#### [Task objective]
For the entries that follow, say how many lines hold the string "only", with nothing else in the reply.

#### [Record excerpts]
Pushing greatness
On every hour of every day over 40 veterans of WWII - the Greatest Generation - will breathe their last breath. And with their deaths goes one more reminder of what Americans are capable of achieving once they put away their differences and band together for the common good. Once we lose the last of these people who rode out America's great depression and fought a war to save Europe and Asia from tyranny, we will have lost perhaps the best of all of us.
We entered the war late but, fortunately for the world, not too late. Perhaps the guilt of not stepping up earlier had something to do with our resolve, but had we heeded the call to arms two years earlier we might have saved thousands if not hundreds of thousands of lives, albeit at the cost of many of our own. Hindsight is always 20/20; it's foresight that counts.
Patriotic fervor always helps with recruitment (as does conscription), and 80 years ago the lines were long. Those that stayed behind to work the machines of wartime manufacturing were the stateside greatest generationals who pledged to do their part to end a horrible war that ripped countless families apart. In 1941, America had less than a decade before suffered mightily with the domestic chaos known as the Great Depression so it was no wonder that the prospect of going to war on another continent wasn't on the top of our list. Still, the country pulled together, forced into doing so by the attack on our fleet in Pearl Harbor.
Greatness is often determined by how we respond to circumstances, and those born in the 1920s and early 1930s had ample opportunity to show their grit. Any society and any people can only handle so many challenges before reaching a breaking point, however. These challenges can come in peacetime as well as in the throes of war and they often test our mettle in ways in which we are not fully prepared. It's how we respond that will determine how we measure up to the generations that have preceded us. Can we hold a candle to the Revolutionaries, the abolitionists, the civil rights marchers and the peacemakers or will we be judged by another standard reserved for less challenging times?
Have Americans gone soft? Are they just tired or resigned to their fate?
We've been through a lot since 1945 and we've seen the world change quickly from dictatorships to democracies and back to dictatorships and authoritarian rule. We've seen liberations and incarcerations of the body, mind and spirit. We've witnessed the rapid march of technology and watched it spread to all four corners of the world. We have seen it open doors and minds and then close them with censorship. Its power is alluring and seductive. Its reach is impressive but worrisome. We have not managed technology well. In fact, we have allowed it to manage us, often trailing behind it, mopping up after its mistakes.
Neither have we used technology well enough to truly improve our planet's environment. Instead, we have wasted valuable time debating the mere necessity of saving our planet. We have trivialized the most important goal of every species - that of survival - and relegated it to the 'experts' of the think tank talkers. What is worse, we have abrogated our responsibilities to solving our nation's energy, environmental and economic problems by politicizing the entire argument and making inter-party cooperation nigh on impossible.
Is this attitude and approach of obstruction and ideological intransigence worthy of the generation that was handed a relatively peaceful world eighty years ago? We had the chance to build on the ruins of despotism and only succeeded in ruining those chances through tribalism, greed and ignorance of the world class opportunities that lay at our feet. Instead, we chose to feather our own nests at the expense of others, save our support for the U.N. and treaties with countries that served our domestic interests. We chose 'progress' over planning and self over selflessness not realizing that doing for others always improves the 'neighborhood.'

#### [Result below]
2